(Electronic design automation data)
┏━━
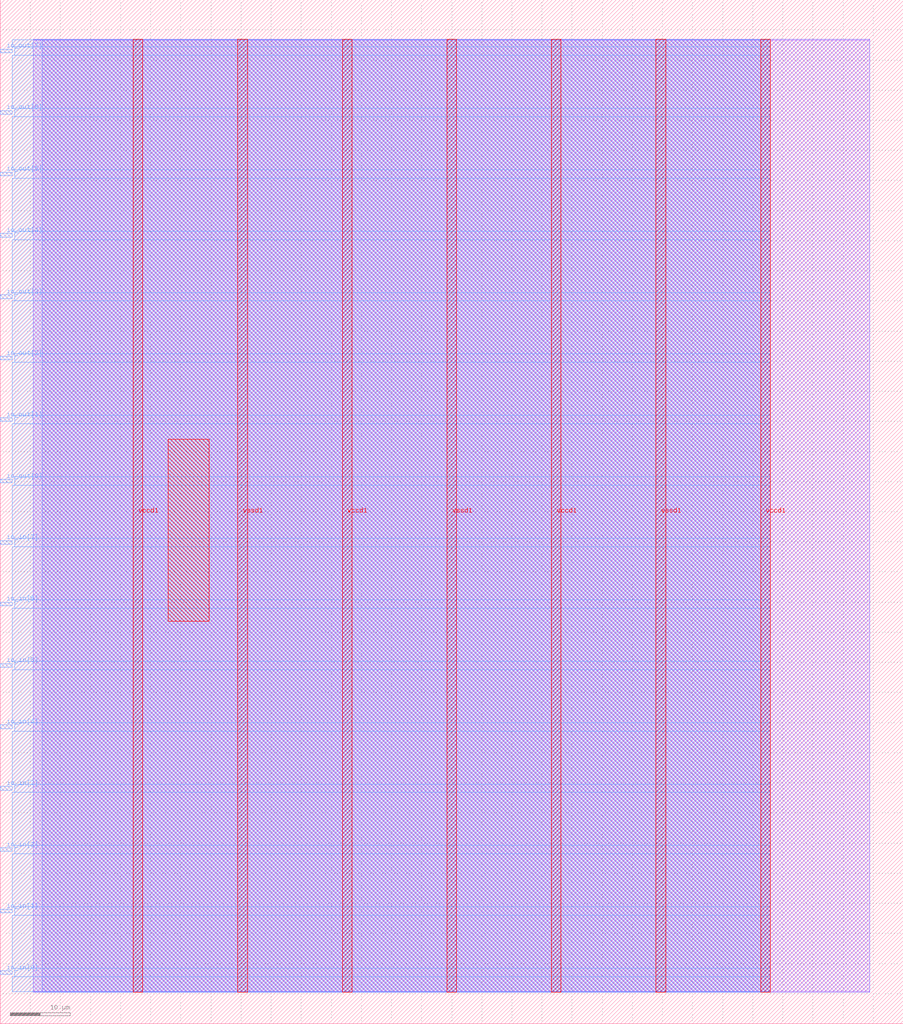
<source format=lef>
VERSION 5.7 ;
  NOWIREEXTENSIONATPIN ON ;
  DIVIDERCHAR "/" ;
  BUSBITCHARS "[]" ;
MACRO jglim_7seg
  CLASS BLOCK ;
  FOREIGN jglim_7seg ;
  ORIGIN 0.000 0.000 ;
  SIZE 150.000 BY 170.000 ;
  PIN io_in[0]
    DIRECTION INPUT ;
    USE SIGNAL ;
    PORT
      LAYER met3 ;
        RECT 0.000 8.200 2.000 8.800 ;
    END
  END io_in[0]
  PIN io_in[1]
    DIRECTION INPUT ;
    USE SIGNAL ;
    PORT
      LAYER met3 ;
        RECT 0.000 18.400 2.000 19.000 ;
    END
  END io_in[1]
  PIN io_in[2]
    DIRECTION INPUT ;
    USE SIGNAL ;
    PORT
      LAYER met3 ;
        RECT 0.000 28.600 2.000 29.200 ;
    END
  END io_in[2]
  PIN io_in[3]
    DIRECTION INPUT ;
    USE SIGNAL ;
    PORT
      LAYER met3 ;
        RECT 0.000 38.800 2.000 39.400 ;
    END
  END io_in[3]
  PIN io_in[4]
    DIRECTION INPUT ;
    USE SIGNAL ;
    PORT
      LAYER met3 ;
        RECT 0.000 49.000 2.000 49.600 ;
    END
  END io_in[4]
  PIN io_in[5]
    DIRECTION INPUT ;
    USE SIGNAL ;
    PORT
      LAYER met3 ;
        RECT 0.000 59.200 2.000 59.800 ;
    END
  END io_in[5]
  PIN io_in[6]
    DIRECTION INPUT ;
    USE SIGNAL ;
    PORT
      LAYER met3 ;
        RECT 0.000 69.400 2.000 70.000 ;
    END
  END io_in[6]
  PIN io_in[7]
    DIRECTION INPUT ;
    USE SIGNAL ;
    PORT
      LAYER met3 ;
        RECT 0.000 79.600 2.000 80.200 ;
    END
  END io_in[7]
  PIN io_out[0]
    DIRECTION OUTPUT TRISTATE ;
    USE SIGNAL ;
    PORT
      LAYER met3 ;
        RECT 0.000 89.800 2.000 90.400 ;
    END
  END io_out[0]
  PIN io_out[1]
    DIRECTION OUTPUT TRISTATE ;
    USE SIGNAL ;
    PORT
      LAYER met3 ;
        RECT 0.000 100.000 2.000 100.600 ;
    END
  END io_out[1]
  PIN io_out[2]
    DIRECTION OUTPUT TRISTATE ;
    USE SIGNAL ;
    PORT
      LAYER met3 ;
        RECT 0.000 110.200 2.000 110.800 ;
    END
  END io_out[2]
  PIN io_out[3]
    DIRECTION OUTPUT TRISTATE ;
    USE SIGNAL ;
    PORT
      LAYER met3 ;
        RECT 0.000 120.400 2.000 121.000 ;
    END
  END io_out[3]
  PIN io_out[4]
    DIRECTION OUTPUT TRISTATE ;
    USE SIGNAL ;
    PORT
      LAYER met3 ;
        RECT 0.000 130.600 2.000 131.200 ;
    END
  END io_out[4]
  PIN io_out[5]
    DIRECTION OUTPUT TRISTATE ;
    USE SIGNAL ;
    PORT
      LAYER met3 ;
        RECT 0.000 140.800 2.000 141.400 ;
    END
  END io_out[5]
  PIN io_out[6]
    DIRECTION OUTPUT TRISTATE ;
    USE SIGNAL ;
    PORT
      LAYER met3 ;
        RECT 0.000 151.000 2.000 151.600 ;
    END
  END io_out[6]
  PIN io_out[7]
    DIRECTION OUTPUT TRISTATE ;
    USE SIGNAL ;
    PORT
      LAYER met3 ;
        RECT 0.000 161.200 2.000 161.800 ;
    END
  END io_out[7]
  PIN vccd1
    DIRECTION INOUT ;
    USE POWER ;
    PORT
      LAYER met4 ;
        RECT 22.090 5.200 23.690 163.440 ;
    END
    PORT
      LAYER met4 ;
        RECT 56.830 5.200 58.430 163.440 ;
    END
    PORT
      LAYER met4 ;
        RECT 91.570 5.200 93.170 163.440 ;
    END
    PORT
      LAYER met4 ;
        RECT 126.310 5.200 127.910 163.440 ;
    END
  END vccd1
  PIN vssd1
    DIRECTION INOUT ;
    USE GROUND ;
    PORT
      LAYER met4 ;
        RECT 39.460 5.200 41.060 163.440 ;
    END
    PORT
      LAYER met4 ;
        RECT 74.200 5.200 75.800 163.440 ;
    END
    PORT
      LAYER met4 ;
        RECT 108.940 5.200 110.540 163.440 ;
    END
  END vssd1
  OBS
      LAYER li1 ;
        RECT 5.520 5.355 144.440 163.285 ;
      LAYER met1 ;
        RECT 5.520 5.200 144.440 163.440 ;
      LAYER met2 ;
        RECT 6.990 5.255 127.880 163.385 ;
      LAYER met3 ;
        RECT 2.000 162.200 127.900 163.365 ;
        RECT 2.400 160.800 127.900 162.200 ;
        RECT 2.000 152.000 127.900 160.800 ;
        RECT 2.400 150.600 127.900 152.000 ;
        RECT 2.000 141.800 127.900 150.600 ;
        RECT 2.400 140.400 127.900 141.800 ;
        RECT 2.000 131.600 127.900 140.400 ;
        RECT 2.400 130.200 127.900 131.600 ;
        RECT 2.000 121.400 127.900 130.200 ;
        RECT 2.400 120.000 127.900 121.400 ;
        RECT 2.000 111.200 127.900 120.000 ;
        RECT 2.400 109.800 127.900 111.200 ;
        RECT 2.000 101.000 127.900 109.800 ;
        RECT 2.400 99.600 127.900 101.000 ;
        RECT 2.000 90.800 127.900 99.600 ;
        RECT 2.400 89.400 127.900 90.800 ;
        RECT 2.000 80.600 127.900 89.400 ;
        RECT 2.400 79.200 127.900 80.600 ;
        RECT 2.000 70.400 127.900 79.200 ;
        RECT 2.400 69.000 127.900 70.400 ;
        RECT 2.000 60.200 127.900 69.000 ;
        RECT 2.400 58.800 127.900 60.200 ;
        RECT 2.000 50.000 127.900 58.800 ;
        RECT 2.400 48.600 127.900 50.000 ;
        RECT 2.000 39.800 127.900 48.600 ;
        RECT 2.400 38.400 127.900 39.800 ;
        RECT 2.000 29.600 127.900 38.400 ;
        RECT 2.400 28.200 127.900 29.600 ;
        RECT 2.000 19.400 127.900 28.200 ;
        RECT 2.400 18.000 127.900 19.400 ;
        RECT 2.000 9.200 127.900 18.000 ;
        RECT 2.400 7.800 127.900 9.200 ;
        RECT 2.000 5.275 127.900 7.800 ;
      LAYER met4 ;
        RECT 27.895 66.815 34.665 97.065 ;
  END
END jglim_7seg
END LIBRARY


</source>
┗━━
• [Task requirements]
Could you reproduce the lines above, from the one that holds "RECT 2.400 18.000 127.900 19.400 ;" through the last, exactly as they stand?

• [The completed task]
        RECT 2.400 18.000 127.900 19.400 ;
        RECT 2.000 9.200 127.900 18.000 ;
        RECT 2.400 7.800 127.900 9.200 ;
        RECT 2.000 5.275 127.900 7.800 ;
      LAYER met4 ;
        RECT 27.895 66.815 34.665 97.065 ;
  END
END jglim_7seg
END LIBRARY


</source>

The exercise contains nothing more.